__READING PASSAGE__:
According to City Hall’s calculations, a $50 million bond would cost someone with a property classified as a primary residence an additional $43 per $100,000 of assessed value annually for 15 years. Someone who owns a primary residence assessed at $500,000 would pay another $215 per year. The cost would be approximately double for people who own vacation homes or commercial properties.

A $15 million bond would cost another $13 per $100,000 of assessed value for someone who owns a property classified as a primary residence, or an additional $65 per year on a $500,000 property. The figure would nearly double for owners of vacation homes or commercial properties.

Park City voters since the late 1990s have approved three conservation bonds totaling $40 million. Those ballot measures were not tied to an individual deal like one to fund a Treasure deal would be. City Hall has spent the $40 million.

"If you eliminate half the density, you’re automatically eliminating half the traffic problem," said Park City Councilwoman Liza Simpson, one of City Hall’s negotiators.

Simpson said people at the open house told her they supported the $15 million option, but there was resistance to a $48 million deal.

Mike Sweeney, one of the family’s representatives in the negotiations with City Hall, said there is a "higher probability" of a $15 million bond passing than one valued at nearly $50 million.

"I think you’re getting more for your money," he said about the lesser amount.

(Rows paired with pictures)
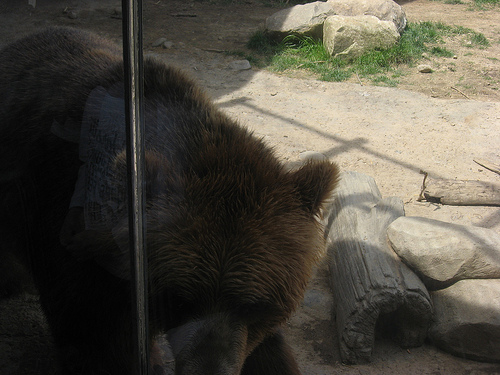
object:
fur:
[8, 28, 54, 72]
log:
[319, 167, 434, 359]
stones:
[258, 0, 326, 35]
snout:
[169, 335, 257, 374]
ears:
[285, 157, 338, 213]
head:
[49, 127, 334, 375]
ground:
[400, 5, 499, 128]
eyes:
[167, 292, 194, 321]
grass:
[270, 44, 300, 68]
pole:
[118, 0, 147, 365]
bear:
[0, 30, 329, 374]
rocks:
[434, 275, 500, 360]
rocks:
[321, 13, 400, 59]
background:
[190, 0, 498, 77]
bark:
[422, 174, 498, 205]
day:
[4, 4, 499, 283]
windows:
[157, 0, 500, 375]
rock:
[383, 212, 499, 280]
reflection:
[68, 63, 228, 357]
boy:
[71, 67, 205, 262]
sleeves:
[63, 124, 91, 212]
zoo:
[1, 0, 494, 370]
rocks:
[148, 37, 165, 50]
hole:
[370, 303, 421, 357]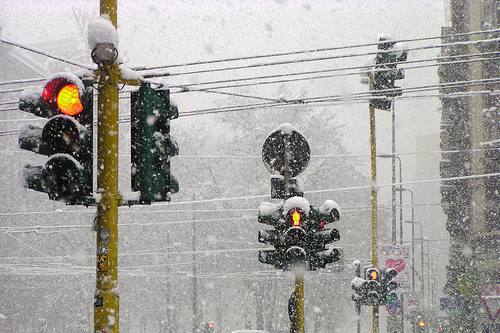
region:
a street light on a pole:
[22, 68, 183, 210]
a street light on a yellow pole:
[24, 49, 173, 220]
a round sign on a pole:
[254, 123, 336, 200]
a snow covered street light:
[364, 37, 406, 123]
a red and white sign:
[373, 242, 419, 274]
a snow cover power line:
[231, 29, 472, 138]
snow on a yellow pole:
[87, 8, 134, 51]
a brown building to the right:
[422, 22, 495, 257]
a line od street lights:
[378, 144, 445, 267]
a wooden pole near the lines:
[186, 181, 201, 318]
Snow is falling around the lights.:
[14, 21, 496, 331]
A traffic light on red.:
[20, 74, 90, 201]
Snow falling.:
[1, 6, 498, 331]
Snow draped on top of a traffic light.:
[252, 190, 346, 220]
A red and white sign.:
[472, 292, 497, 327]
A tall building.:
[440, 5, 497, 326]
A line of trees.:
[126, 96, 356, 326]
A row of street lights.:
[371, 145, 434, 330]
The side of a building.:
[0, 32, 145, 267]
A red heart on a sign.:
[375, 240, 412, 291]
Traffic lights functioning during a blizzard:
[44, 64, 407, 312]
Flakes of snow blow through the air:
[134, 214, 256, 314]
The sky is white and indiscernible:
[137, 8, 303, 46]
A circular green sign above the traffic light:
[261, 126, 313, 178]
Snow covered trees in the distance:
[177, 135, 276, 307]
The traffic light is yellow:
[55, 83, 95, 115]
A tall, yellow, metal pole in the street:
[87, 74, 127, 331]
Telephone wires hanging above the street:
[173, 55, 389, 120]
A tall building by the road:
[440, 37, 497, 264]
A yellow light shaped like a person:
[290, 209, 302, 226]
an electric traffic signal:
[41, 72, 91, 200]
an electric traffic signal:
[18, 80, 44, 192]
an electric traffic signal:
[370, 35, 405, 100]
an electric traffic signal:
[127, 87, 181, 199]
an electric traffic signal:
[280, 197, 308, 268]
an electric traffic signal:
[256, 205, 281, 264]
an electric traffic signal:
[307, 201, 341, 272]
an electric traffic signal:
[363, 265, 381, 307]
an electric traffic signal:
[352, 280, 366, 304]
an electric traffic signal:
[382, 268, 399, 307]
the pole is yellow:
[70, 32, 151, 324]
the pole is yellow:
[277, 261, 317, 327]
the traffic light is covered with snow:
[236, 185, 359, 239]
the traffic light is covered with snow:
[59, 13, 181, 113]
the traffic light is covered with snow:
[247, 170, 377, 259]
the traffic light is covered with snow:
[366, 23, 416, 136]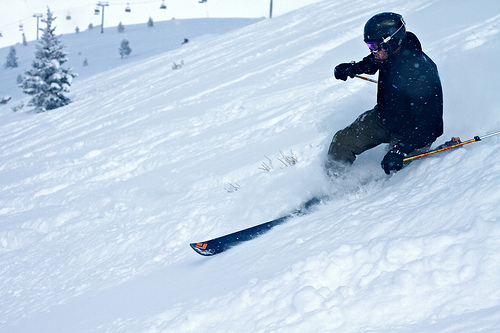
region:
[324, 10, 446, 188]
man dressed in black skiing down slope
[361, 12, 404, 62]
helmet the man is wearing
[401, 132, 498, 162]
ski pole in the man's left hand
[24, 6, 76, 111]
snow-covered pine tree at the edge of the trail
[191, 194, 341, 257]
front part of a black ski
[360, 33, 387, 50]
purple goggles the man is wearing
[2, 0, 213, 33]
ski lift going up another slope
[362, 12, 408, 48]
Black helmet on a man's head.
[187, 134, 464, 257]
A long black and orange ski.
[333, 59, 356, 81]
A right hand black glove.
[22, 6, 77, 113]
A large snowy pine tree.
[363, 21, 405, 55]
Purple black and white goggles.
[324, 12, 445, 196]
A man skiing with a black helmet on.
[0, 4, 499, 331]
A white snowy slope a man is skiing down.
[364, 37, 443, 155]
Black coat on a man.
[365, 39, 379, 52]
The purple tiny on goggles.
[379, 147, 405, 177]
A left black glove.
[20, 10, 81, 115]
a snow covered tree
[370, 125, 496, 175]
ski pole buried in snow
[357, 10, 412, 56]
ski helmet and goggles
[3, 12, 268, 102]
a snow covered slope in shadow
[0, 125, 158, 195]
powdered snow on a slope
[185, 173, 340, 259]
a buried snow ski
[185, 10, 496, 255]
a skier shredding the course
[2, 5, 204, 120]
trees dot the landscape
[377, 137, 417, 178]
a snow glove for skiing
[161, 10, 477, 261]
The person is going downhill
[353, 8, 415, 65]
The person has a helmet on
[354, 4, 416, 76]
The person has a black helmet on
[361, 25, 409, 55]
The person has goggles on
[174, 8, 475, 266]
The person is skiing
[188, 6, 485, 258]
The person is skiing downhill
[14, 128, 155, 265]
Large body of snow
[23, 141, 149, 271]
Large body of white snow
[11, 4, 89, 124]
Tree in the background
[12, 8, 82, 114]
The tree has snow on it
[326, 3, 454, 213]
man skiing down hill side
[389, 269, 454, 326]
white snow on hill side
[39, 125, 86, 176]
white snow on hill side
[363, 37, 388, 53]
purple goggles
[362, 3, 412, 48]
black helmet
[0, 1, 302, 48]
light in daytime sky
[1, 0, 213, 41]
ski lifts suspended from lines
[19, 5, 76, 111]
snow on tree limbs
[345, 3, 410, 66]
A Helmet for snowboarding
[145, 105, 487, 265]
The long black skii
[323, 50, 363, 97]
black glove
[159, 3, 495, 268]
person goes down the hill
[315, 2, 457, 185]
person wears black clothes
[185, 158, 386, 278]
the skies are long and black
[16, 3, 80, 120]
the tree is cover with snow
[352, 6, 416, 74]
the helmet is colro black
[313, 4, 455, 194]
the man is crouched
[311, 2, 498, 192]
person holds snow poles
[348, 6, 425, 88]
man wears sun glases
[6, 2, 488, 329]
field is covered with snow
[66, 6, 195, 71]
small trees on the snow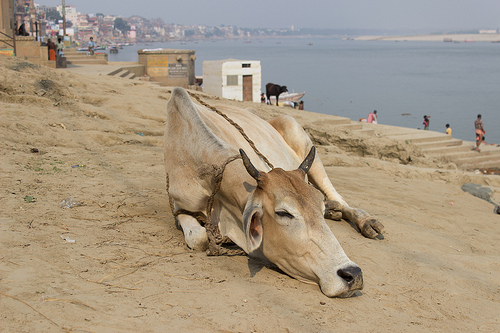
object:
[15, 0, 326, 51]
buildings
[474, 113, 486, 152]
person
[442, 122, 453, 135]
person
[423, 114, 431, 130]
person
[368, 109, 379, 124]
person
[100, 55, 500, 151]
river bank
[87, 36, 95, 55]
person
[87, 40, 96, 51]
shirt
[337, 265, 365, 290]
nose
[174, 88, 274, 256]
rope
==
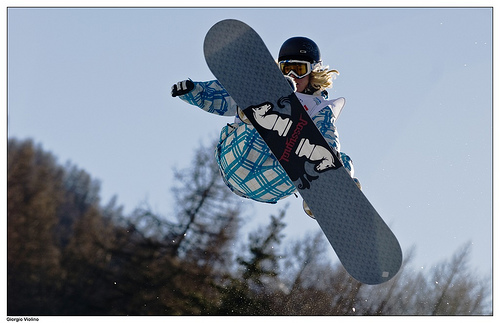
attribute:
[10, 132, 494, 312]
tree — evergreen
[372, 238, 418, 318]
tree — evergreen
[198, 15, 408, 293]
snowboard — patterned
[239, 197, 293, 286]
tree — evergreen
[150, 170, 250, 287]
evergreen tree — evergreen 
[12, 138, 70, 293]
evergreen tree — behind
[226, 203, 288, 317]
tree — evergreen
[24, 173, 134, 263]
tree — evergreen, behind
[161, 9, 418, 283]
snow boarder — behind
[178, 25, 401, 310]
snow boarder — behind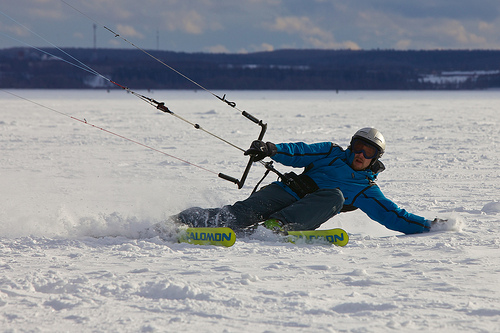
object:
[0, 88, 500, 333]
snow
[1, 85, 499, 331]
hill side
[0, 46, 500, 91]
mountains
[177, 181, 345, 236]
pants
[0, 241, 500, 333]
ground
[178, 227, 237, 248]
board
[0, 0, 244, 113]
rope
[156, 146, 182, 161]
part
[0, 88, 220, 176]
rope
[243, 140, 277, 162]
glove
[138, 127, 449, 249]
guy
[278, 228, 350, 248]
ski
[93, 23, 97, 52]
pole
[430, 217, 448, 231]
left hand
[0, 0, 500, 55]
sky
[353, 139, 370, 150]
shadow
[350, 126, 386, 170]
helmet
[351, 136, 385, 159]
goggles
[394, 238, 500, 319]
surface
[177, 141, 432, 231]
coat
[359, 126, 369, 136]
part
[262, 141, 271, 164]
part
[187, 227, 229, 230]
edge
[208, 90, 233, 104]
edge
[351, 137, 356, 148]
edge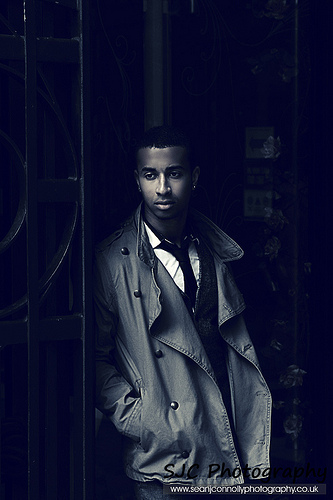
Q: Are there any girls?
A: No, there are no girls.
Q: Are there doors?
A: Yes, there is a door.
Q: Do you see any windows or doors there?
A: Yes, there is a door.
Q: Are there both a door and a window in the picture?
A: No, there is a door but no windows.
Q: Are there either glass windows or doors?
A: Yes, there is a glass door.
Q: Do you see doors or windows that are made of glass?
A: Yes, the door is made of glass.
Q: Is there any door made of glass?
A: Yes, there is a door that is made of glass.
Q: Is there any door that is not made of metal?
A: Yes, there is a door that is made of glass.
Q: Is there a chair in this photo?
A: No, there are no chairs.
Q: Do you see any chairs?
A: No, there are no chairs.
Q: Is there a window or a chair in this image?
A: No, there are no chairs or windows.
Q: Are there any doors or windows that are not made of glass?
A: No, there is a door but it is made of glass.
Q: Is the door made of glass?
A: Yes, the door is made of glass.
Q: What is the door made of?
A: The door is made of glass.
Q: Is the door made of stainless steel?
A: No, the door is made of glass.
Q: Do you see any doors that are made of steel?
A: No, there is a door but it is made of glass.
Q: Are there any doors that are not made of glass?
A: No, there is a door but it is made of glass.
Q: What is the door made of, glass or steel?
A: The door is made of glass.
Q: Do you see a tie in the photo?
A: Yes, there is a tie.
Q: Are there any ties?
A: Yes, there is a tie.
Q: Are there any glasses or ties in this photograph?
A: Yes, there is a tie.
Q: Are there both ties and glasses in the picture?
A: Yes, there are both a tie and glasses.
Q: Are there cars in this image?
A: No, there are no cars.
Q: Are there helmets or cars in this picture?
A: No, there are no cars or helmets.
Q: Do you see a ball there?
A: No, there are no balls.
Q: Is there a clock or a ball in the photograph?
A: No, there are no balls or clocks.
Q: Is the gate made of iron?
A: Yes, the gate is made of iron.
* * *
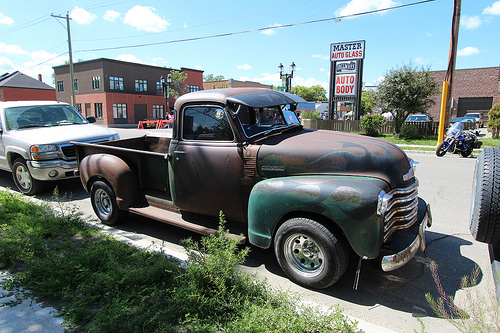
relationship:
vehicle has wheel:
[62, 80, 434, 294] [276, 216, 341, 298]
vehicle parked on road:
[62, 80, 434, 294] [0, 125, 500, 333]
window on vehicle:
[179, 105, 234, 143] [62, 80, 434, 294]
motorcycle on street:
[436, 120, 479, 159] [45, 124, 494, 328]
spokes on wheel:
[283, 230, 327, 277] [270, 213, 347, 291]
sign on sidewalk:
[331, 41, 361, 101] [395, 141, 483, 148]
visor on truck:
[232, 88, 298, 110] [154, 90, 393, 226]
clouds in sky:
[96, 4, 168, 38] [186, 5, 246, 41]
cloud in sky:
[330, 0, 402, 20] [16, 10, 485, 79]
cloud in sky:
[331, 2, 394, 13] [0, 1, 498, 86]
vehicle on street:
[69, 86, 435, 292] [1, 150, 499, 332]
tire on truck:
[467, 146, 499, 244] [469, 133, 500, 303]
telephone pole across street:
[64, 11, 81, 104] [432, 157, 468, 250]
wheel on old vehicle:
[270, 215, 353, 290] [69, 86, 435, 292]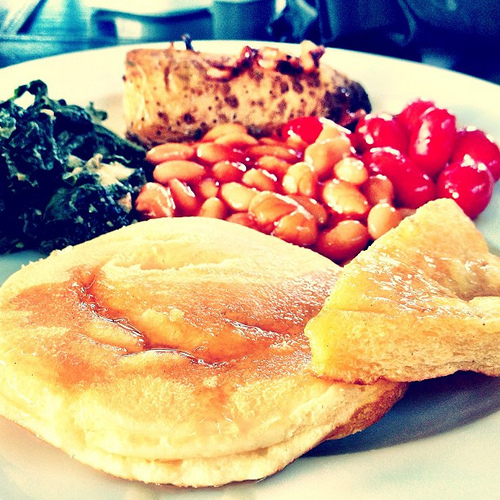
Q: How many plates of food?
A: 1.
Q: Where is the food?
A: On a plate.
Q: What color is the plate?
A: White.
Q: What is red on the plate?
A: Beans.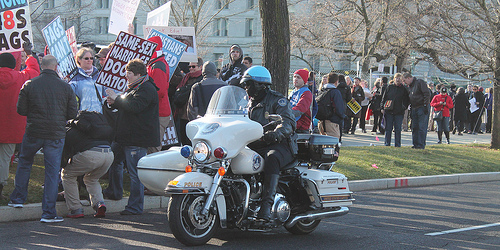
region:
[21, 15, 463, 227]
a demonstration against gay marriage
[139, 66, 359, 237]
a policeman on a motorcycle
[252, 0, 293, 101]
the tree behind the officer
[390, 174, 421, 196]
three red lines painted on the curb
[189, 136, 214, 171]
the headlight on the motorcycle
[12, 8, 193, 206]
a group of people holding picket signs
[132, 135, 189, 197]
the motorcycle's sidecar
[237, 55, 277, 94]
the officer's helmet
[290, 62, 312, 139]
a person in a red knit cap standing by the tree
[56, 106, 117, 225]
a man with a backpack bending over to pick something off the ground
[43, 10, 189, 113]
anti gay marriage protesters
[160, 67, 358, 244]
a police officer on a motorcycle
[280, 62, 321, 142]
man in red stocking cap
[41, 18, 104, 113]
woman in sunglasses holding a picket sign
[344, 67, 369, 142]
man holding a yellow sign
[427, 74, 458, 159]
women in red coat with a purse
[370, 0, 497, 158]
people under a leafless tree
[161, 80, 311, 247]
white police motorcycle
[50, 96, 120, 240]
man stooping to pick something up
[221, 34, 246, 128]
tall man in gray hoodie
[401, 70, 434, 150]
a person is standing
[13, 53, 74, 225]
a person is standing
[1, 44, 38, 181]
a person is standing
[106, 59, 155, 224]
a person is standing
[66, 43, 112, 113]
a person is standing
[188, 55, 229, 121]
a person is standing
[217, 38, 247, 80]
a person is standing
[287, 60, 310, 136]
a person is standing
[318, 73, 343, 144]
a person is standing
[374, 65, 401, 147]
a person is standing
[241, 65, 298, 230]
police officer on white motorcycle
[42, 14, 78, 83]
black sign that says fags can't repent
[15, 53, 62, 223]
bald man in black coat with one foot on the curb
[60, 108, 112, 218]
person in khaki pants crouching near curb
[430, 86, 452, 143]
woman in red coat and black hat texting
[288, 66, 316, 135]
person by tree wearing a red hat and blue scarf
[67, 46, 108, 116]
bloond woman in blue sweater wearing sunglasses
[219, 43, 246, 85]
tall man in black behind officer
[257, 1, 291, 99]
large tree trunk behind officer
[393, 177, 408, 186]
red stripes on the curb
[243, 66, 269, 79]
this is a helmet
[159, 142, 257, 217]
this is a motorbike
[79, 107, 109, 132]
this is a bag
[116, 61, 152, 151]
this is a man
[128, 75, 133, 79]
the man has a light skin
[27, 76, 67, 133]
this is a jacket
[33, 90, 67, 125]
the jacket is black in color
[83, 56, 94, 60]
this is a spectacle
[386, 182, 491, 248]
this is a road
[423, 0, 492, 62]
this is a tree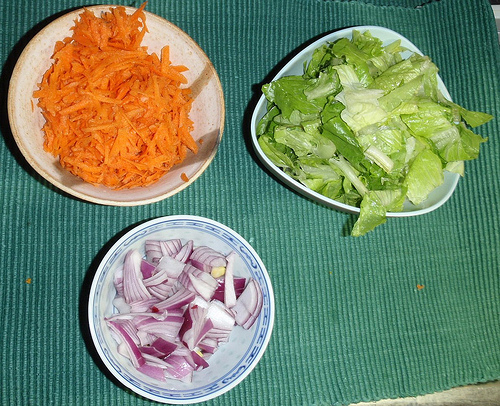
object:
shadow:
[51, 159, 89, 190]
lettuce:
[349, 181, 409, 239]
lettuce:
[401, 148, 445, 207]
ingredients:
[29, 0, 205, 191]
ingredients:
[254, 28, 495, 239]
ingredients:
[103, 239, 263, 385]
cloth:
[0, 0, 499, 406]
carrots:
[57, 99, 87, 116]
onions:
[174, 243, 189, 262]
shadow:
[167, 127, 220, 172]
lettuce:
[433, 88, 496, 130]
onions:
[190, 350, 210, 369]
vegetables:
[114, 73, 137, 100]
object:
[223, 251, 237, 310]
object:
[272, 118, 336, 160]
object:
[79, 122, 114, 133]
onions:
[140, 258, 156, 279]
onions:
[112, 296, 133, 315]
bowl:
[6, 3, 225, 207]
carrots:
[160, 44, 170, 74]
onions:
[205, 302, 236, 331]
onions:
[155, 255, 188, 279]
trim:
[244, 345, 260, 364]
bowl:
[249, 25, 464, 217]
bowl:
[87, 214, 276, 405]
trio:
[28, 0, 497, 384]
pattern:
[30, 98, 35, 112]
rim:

__EXERCISES__:
1. Repeat, word for word, everything in the Park City bond passage from "Simpson said people" down to "the lesser amount.".
2. In the Park City bond passage, how many conservation bonds have voters approved since the late 1990s, and what is their combined total?
3. Resume the Park City bond passage, starting right after its last sentence.

__RESULTS OF THE EXERCISE__:
1.
Simpson said people at the open house told her they supported the $15 million option, but there was resistance to a $48 million deal.

Mike Sweeney, one of the family’s representatives in the negotiations with City Hall, said there is a "higher probability" of a $15 million bond passing than one valued at nearly $50 million.

"I think you’re getting more for your money," he said about the lesser amount.

2. Three conservation bonds, totaling $40 million.

3.
He added that the development that would be built under the $15 million scenario would honor an earlier agreement between the Sweeney family and Park City Mountain Resort stemming from the construction of the Town Lift years ago.

The people at the open house spent time talking to City Hall representatives and members of the Sweeney family as they studied a series of maps and charts set up in the foyer of the Eccles Center. Eighty-eight people put their name on a sign-in sheet, but the attendance was likely higher.

Some of the people at the open house included:

  • John Plunkett, who lives in Old Town and said he would support the option involving the $15 million.

    "It seemed a reasonable trade-off," Plunkett said.

    He said the project that would remain at the Treasure site must be designed well and said he wanted its architecture to be reminiscent of Park City’s mining past.

  • Marianne Cone, who lives in Old Town and said she would back the $15 million option.

    "It doesn’t make sense to get rid of the whole thing," she said, adding, "$48 million does not make sense to me."

  • Kyra Parkhurst, who lives on Empire Avenue close to the Treasure site and said she would support the more expensive option.

    "Make it go away because it doesn’t fit in that location," Parkhurst, a longtime Treasure critic, said, mentioning concerns about traffic, construction and zoning.

    She acknowledged, though, other Parkites might be more apt to support the option with the lower price.